Academic Success: Enhanced Achievement for Average Students-Proven Techniques

By Jon Van Loon, Professor Emeritus University of Toronto

Smashwords Edition

Copyright 2014, Jon Van Loon

Dedication

To the many average souls who like myself needlessly toil; tilting with the conventional educational windmills in a frustrating attempt to succeed at elevated levels.

Important Information about the Author and Book’s Content

This book is to aid the average student achieve enhanced academic performance. I have written 3 well received eBooks on methodology for aiding leaning disabled students and adults become special learners and in this process perform at much higher levels academically and in the workforce. It turned out that many students without any special learning challenges were also finding the strategies outlined in these books to be of benefit in enhancing their academic performance. Thus this book was written with the average student in mind.

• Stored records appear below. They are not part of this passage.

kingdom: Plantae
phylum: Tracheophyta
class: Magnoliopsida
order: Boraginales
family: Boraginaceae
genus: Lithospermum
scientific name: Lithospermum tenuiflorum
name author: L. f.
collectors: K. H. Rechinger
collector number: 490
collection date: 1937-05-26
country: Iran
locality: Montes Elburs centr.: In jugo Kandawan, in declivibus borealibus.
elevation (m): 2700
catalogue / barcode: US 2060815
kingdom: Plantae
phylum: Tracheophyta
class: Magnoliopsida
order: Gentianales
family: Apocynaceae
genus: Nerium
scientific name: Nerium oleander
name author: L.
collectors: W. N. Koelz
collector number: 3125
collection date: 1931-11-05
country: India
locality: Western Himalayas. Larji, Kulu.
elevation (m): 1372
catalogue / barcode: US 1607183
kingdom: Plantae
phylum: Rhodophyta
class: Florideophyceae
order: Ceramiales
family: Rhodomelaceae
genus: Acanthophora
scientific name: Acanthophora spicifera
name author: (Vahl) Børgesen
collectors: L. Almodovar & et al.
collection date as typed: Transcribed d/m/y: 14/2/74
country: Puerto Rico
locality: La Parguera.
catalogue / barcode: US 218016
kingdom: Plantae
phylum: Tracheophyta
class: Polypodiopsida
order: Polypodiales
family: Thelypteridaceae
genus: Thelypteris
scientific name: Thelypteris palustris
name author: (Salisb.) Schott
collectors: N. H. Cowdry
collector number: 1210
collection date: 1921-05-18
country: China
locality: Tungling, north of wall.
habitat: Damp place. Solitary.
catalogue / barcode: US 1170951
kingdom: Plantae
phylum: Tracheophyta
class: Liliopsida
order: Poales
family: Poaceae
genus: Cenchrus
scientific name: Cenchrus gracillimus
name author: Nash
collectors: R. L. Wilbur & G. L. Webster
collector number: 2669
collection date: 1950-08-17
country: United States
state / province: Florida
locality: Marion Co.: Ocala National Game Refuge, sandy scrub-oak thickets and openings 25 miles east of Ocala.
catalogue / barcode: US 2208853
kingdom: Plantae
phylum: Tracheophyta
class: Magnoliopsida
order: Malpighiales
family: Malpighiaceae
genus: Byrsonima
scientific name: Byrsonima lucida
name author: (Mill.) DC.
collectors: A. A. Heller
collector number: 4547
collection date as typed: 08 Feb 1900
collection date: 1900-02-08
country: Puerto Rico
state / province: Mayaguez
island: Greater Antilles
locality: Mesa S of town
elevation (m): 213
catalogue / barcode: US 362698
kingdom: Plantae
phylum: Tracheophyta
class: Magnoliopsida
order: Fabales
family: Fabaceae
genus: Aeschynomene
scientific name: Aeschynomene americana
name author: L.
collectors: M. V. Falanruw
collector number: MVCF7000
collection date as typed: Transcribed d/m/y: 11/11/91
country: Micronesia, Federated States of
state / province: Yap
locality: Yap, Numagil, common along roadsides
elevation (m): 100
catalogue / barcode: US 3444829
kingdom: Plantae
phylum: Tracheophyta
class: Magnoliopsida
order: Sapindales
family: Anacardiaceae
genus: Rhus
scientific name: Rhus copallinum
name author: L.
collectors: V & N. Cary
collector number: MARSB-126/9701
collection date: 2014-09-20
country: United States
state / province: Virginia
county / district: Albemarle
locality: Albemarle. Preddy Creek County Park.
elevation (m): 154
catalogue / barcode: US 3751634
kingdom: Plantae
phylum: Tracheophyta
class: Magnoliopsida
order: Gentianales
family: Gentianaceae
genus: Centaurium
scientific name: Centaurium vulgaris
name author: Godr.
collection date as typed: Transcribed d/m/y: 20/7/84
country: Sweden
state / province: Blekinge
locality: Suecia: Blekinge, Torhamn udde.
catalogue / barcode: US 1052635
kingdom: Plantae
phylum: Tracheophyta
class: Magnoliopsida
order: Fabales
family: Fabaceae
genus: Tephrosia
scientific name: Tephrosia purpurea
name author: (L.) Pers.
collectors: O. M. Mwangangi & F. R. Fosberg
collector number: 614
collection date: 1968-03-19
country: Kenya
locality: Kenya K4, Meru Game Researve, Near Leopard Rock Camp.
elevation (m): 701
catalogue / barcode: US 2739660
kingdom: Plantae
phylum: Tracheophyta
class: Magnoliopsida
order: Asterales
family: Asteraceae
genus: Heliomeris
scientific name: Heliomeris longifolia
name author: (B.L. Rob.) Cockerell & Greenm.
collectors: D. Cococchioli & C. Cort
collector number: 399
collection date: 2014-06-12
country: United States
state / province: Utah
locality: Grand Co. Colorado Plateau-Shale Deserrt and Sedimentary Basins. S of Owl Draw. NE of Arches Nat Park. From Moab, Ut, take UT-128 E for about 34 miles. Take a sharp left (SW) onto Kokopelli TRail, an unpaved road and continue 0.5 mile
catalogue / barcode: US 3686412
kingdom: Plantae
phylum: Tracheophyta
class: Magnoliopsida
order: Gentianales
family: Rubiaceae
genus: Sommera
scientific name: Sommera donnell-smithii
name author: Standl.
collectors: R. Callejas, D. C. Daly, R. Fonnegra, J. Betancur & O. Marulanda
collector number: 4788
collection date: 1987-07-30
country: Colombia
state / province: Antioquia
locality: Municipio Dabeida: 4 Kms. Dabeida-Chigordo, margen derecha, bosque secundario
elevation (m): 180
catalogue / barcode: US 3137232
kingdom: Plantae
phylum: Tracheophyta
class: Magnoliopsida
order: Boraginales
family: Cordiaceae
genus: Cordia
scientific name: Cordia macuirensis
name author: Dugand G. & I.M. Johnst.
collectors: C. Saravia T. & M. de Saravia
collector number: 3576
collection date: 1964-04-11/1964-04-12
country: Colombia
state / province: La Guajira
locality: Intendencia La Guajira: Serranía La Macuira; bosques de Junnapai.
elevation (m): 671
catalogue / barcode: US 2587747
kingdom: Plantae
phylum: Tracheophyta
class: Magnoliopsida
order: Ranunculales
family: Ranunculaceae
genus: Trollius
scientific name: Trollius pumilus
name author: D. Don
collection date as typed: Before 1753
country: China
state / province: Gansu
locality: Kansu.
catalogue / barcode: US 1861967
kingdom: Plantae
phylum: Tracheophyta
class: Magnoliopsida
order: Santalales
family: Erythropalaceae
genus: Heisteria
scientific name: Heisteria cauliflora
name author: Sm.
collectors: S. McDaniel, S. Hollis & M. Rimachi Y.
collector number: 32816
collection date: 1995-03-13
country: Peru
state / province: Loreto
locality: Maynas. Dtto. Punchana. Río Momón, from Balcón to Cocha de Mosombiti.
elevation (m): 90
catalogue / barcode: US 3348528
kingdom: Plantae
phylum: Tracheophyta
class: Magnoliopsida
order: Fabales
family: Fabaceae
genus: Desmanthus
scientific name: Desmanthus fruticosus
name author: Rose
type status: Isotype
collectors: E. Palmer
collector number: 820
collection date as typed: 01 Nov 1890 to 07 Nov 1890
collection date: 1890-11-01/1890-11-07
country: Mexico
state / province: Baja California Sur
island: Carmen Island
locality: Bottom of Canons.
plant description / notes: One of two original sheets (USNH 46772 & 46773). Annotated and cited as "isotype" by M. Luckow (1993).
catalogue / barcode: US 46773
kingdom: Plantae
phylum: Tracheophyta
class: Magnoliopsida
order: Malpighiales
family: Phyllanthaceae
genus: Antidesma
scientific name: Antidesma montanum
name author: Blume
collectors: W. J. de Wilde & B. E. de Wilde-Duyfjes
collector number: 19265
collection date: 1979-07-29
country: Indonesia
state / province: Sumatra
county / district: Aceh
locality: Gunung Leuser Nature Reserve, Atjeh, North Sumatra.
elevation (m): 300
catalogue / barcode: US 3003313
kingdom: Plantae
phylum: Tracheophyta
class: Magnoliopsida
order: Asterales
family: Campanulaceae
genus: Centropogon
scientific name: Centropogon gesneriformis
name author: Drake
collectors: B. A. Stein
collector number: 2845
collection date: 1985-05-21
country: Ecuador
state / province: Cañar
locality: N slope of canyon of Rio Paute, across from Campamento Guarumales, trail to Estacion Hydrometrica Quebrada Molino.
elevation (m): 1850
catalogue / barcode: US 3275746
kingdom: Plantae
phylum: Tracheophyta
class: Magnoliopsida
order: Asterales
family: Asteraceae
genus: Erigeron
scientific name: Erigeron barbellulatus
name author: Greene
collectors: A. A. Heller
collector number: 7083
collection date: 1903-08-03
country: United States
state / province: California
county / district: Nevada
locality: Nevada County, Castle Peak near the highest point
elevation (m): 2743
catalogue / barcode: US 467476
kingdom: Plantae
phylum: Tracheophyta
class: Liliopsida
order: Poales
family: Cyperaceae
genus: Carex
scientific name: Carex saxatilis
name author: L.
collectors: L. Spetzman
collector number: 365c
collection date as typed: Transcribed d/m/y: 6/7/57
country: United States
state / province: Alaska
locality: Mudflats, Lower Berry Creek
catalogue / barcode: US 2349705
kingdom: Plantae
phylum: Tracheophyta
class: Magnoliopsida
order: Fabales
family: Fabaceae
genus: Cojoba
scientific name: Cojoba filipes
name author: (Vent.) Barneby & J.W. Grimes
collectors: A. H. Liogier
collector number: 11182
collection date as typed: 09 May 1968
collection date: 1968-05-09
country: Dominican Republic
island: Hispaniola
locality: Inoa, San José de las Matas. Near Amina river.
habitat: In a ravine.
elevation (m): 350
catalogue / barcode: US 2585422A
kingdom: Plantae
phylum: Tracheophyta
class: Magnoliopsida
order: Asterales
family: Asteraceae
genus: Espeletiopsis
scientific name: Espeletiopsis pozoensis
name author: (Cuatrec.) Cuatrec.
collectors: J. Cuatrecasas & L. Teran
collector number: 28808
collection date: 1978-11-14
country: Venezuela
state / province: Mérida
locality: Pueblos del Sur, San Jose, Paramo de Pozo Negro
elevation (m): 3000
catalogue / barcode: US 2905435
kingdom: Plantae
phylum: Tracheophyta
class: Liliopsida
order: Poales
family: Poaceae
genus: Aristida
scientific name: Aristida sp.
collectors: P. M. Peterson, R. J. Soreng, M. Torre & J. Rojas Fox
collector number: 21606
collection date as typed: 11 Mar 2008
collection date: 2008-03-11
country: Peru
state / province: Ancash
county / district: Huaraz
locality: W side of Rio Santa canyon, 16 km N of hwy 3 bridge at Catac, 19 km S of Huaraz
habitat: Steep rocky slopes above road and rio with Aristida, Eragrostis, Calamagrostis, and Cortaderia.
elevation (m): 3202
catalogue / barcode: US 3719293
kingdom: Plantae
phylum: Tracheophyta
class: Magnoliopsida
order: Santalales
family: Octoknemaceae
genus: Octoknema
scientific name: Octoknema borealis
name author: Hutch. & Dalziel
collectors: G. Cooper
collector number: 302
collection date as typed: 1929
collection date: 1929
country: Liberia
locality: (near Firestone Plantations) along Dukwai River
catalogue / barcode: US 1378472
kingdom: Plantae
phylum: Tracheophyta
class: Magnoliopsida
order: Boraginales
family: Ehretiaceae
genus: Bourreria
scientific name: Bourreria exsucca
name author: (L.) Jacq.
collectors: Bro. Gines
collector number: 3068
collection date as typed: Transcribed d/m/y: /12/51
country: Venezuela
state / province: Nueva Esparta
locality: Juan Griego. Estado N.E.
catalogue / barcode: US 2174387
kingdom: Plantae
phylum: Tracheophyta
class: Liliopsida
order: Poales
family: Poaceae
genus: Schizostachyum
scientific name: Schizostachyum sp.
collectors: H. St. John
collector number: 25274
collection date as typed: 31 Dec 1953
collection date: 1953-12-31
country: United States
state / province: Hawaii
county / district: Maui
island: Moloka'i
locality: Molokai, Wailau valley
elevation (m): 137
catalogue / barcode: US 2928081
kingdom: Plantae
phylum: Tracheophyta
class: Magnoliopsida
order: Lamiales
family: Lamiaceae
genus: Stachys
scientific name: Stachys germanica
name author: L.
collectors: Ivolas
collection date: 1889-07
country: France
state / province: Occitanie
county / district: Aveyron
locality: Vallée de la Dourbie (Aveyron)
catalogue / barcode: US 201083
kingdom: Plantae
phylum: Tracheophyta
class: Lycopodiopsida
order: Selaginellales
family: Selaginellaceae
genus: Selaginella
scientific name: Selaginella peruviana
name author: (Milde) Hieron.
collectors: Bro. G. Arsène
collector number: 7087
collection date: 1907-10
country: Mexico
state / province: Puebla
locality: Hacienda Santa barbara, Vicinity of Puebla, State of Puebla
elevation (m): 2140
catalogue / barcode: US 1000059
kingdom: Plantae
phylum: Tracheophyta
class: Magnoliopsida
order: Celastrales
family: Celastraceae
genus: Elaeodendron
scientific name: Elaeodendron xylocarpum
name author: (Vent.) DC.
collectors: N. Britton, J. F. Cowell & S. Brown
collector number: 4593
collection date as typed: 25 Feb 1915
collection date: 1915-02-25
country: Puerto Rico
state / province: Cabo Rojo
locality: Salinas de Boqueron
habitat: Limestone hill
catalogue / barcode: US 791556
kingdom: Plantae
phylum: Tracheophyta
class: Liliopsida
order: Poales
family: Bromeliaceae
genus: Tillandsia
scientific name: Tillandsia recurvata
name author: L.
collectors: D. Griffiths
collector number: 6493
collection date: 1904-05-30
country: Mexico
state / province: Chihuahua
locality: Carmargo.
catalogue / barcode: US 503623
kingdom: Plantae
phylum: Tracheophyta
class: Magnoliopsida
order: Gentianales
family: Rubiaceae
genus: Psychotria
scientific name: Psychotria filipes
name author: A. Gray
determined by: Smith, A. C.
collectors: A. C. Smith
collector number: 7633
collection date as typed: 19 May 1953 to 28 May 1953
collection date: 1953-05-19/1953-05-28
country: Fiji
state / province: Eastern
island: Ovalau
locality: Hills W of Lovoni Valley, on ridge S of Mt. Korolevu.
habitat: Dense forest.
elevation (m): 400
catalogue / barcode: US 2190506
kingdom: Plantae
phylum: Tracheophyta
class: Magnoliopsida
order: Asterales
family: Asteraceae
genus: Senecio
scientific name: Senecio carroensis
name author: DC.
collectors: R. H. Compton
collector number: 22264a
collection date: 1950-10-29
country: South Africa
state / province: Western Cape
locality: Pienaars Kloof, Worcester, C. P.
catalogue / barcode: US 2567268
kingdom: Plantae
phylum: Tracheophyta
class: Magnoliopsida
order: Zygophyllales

Your author is severely learning disabled and bipolar yet devised learning strategies that allowed him to acquire a PhD in Chemistry and become a Full Professor at the University of Toronto now retired (that is-Prof. Emeritus). My IQ when measured in the 1940’s was 96 but more like 110 using modern IQ methodology. Basically I have Grade 9 level capabilities in important areas like spelling and Syntax and can only slowly type with 1 finger; often making many spelling errors due to poor memory and the consequence of using phonetic spelling. Praise be-Spell Check and an online Thesaurus-CleverKeys. This book is my 13th eBook that followed 120 research publications and 7 authored and co-authored hard covered research text books generated in my active University years.

Okay enough then with the details about my intellectual capability and limitations thereof.

What follows is largely gleaned from the above mentioned 3 eBooks and recast here with appropriate modification. The latter were performed when necessary to better suit the format and content of a book for average learners. In addition there are newly written sections, for example on evaluation and recommendations of electronic technology which is daily changing the face of educational procedures. Here and there I use the term ‘problem learner’, doing so only as a gentle heads-up but certainly not to demean the average students learning capabilities.